* Your task
Could you find every line in the records below that contains the word "LIST" and copy it?

Text-based design files:
============================================================
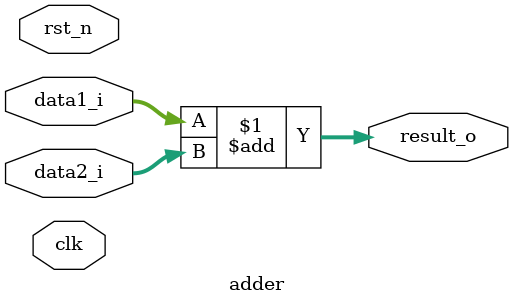
<source format=sv>
module adder (
	input  		  clk	   , 
	input  		  rst_n	   ,
	input  [31:0] data1_i  ,
	input  [31:0] data2_i  ,
	output [31:0] result_o
);
	assign result_o = data1_i + data2_i;
endmodule
</source>
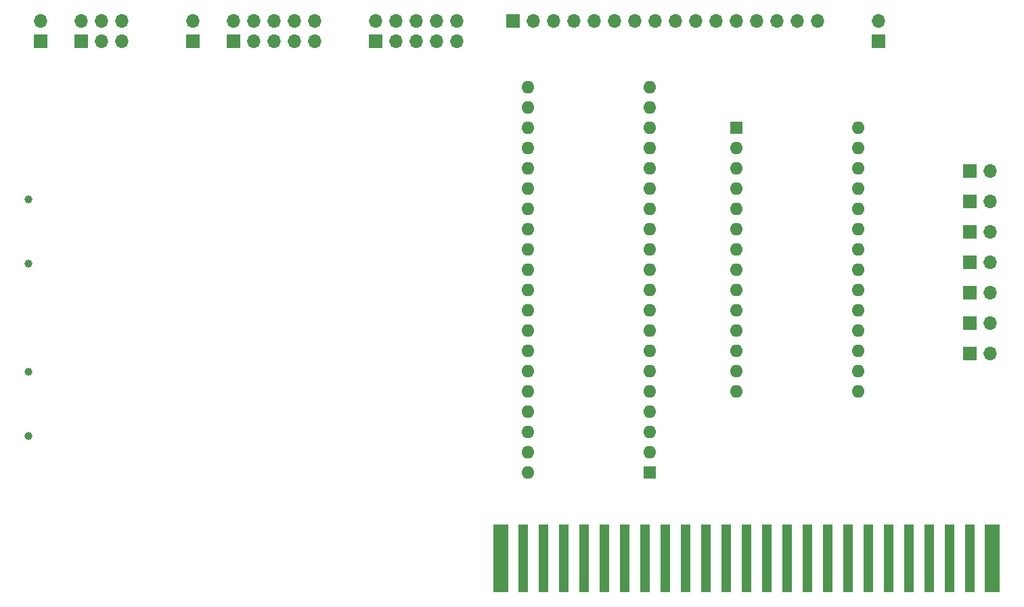
<source format=gbr>
%TF.GenerationSoftware,KiCad,Pcbnew,7.0.6+dfsg-1*%
%TF.CreationDate,2023-08-04T14:19:36+01:00*%
%TF.ProjectId,Apple2Card,4170706c-6532-4436-9172-642e6b696361,rev?*%
%TF.SameCoordinates,Original*%
%TF.FileFunction,Soldermask,Bot*%
%TF.FilePolarity,Negative*%
%FSLAX46Y46*%
G04 Gerber Fmt 4.6, Leading zero omitted, Abs format (unit mm)*
G04 Created by KiCad (PCBNEW 7.0.6+dfsg-1) date 2023-08-04 14:19:36*
%MOMM*%
%LPD*%
G01*
G04 APERTURE LIST*
%ADD10R,1.700000X1.700000*%
%ADD11O,1.700000X1.700000*%
%ADD12C,1.000000*%
%ADD13R,1.910000X8.530000*%
%ADD14R,1.270000X8.530000*%
%ADD15R,1.600000X1.600000*%
%ADD16O,1.600000X1.600000*%
G04 APERTURE END LIST*
D10*
%TO.C,JP6*%
X167640000Y-34295000D03*
D11*
X167640000Y-31755000D03*
%TD*%
D12*
%TO.C,U5*%
X61320000Y-83695000D03*
X61320000Y-75695000D03*
%TD*%
D10*
%TO.C,JP1*%
X62865000Y-34290000D03*
D11*
X62865000Y-31750000D03*
%TD*%
D10*
%TO.C,JP10*%
X179065000Y-50546000D03*
D11*
X181605000Y-50546000D03*
%TD*%
D10*
%TO.C,JP2*%
X179065000Y-73406000D03*
D11*
X181605000Y-73406000D03*
%TD*%
D13*
%TO.C,BUS1*%
X181864000Y-99060000D03*
D14*
X179070000Y-99060000D03*
X176530000Y-99060000D03*
X173990000Y-99060000D03*
X171450000Y-99060000D03*
X168910000Y-99060000D03*
X166370000Y-99060000D03*
X163830000Y-99060000D03*
X161290000Y-99060000D03*
X158750000Y-99060000D03*
X156210000Y-99060000D03*
X153670000Y-99060000D03*
X151130000Y-99060000D03*
X148590000Y-99060000D03*
X146050000Y-99060000D03*
X143510000Y-99060000D03*
X140970000Y-99060000D03*
X138430000Y-99060000D03*
X135890000Y-99060000D03*
X133350000Y-99060000D03*
X130810000Y-99060000D03*
X128270000Y-99060000D03*
X125730000Y-99060000D03*
X123190000Y-99060000D03*
D13*
X120396000Y-99060000D03*
%TD*%
D10*
%TO.C,JP9*%
X179065000Y-54356000D03*
D11*
X181605000Y-54356000D03*
%TD*%
D10*
%TO.C,J5*%
X104780000Y-34290000D03*
D11*
X104780000Y-31750000D03*
X107320000Y-34290000D03*
X107320000Y-31750000D03*
X109860000Y-34290000D03*
X109860000Y-31750000D03*
X112400000Y-34290000D03*
X112400000Y-31750000D03*
X114940000Y-34290000D03*
X114940000Y-31750000D03*
%TD*%
D10*
%TO.C,JP7*%
X179065000Y-61976000D03*
D11*
X181605000Y-61976000D03*
%TD*%
D12*
%TO.C,U6*%
X61320000Y-62105000D03*
X61320000Y-54105000D03*
%TD*%
D15*
%TO.C,U4*%
X139070000Y-88260000D03*
D16*
X139070000Y-85720000D03*
X139070000Y-83180000D03*
X139070000Y-80640000D03*
X139070000Y-78100000D03*
X139070000Y-75560000D03*
X139070000Y-73020000D03*
X139070000Y-70480000D03*
X139070000Y-67940000D03*
X139070000Y-65400000D03*
X139070000Y-62860000D03*
X139070000Y-60320000D03*
X139070000Y-57780000D03*
X139070000Y-55240000D03*
X139070000Y-52700000D03*
X139070000Y-50160000D03*
X139070000Y-47620000D03*
X139070000Y-45080000D03*
X139070000Y-42540000D03*
X139070000Y-40000000D03*
X123830000Y-40000000D03*
X123830000Y-42540000D03*
X123830000Y-45080000D03*
X123830000Y-47620000D03*
X123830000Y-50160000D03*
X123830000Y-52700000D03*
X123830000Y-55240000D03*
X123830000Y-57780000D03*
X123830000Y-60320000D03*
X123830000Y-62860000D03*
X123830000Y-65400000D03*
X123830000Y-67940000D03*
X123830000Y-70480000D03*
X123830000Y-73020000D03*
X123830000Y-75560000D03*
X123830000Y-78100000D03*
X123830000Y-80640000D03*
X123830000Y-83180000D03*
X123830000Y-85720000D03*
X123830000Y-88260000D03*
%TD*%
D10*
%TO.C,JP5*%
X81915000Y-34295000D03*
D11*
X81915000Y-31755000D03*
%TD*%
D10*
%TO.C,JP3*%
X179065000Y-69596000D03*
D11*
X181605000Y-69596000D03*
%TD*%
D15*
%TO.C,U9*%
X149855000Y-45070000D03*
D16*
X149855000Y-47610000D03*
X149855000Y-50150000D03*
X149855000Y-52690000D03*
X149855000Y-55230000D03*
X149855000Y-57770000D03*
X149855000Y-60310000D03*
X149855000Y-62850000D03*
X149855000Y-65390000D03*
X149855000Y-67930000D03*
X149855000Y-70470000D03*
X149855000Y-73010000D03*
X149855000Y-75550000D03*
X149855000Y-78090000D03*
X165095000Y-78090000D03*
X165095000Y-75550000D03*
X165095000Y-73010000D03*
X165095000Y-70470000D03*
X165095000Y-67930000D03*
X165095000Y-65390000D03*
X165095000Y-62850000D03*
X165095000Y-60310000D03*
X165095000Y-57770000D03*
X165095000Y-55230000D03*
X165095000Y-52690000D03*
X165095000Y-50150000D03*
X165095000Y-47610000D03*
X165095000Y-45070000D03*
%TD*%
D10*
%TO.C,JP8*%
X179065000Y-58166000D03*
D11*
X181605000Y-58166000D03*
%TD*%
D10*
%TO.C,JP4*%
X179065000Y-65786000D03*
D11*
X181605000Y-65786000D03*
%TD*%
D10*
%TO.C,J4*%
X121920000Y-31750000D03*
D11*
X124460000Y-31750000D03*
X127000000Y-31750000D03*
X129540000Y-31750000D03*
X132080000Y-31750000D03*
X134620000Y-31750000D03*
X137160000Y-31750000D03*
X139700000Y-31750000D03*
X142240000Y-31750000D03*
X144780000Y-31750000D03*
X147320000Y-31750000D03*
X149860000Y-31750000D03*
X152400000Y-31750000D03*
X154940000Y-31750000D03*
X157480000Y-31750000D03*
X160020000Y-31750000D03*
%TD*%
D10*
%TO.C,J1*%
X67960000Y-34290000D03*
D11*
X67960000Y-31750000D03*
X70500000Y-34290000D03*
X70500000Y-31750000D03*
X73040000Y-34290000D03*
X73040000Y-31750000D03*
%TD*%
D10*
%TO.C,J6*%
X87000000Y-34290000D03*
D11*
X87000000Y-31750000D03*
X89540000Y-34290000D03*
X89540000Y-31750000D03*
X92080000Y-34290000D03*
X92080000Y-31750000D03*
X94620000Y-34290000D03*
X94620000Y-31750000D03*
X97160000Y-34290000D03*
X97160000Y-31750000D03*
%TD*%
M02*

</source>
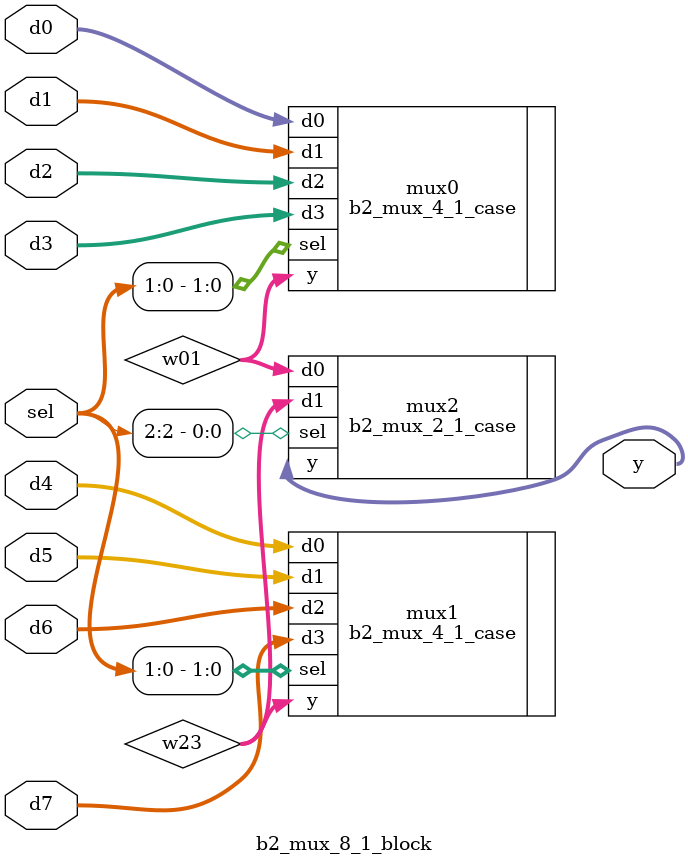
<source format=v>
module b2_mux_8_1_block
(
    input  [1:0] d0, d1, d2, d3, d4, d5, d6, d7,
    input  [2:0] sel,
    output [1:0] y
);
    wire [1:0] w01, w23;
	 b2_mux_4_1_case mux0(.d0(d0), .d1(d1),.d2(d2),.d3(d3),.sel({sel[1], sel[0]}),.y(w01));
	 b2_mux_4_1_case mux1(.d0(d4), .d1(d5),.d2(d6),.d3(d7),.sel({sel[1], sel[0]}),.y(w23));
	 b2_mux_2_1_case mux2(.d0(w01), .d1(w23),.sel(sel[2]), .y(y));
endmodule
</source>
============================================================
* Finished exercise
G04 APERTURE LIST*
G04 APERTURE END LIST*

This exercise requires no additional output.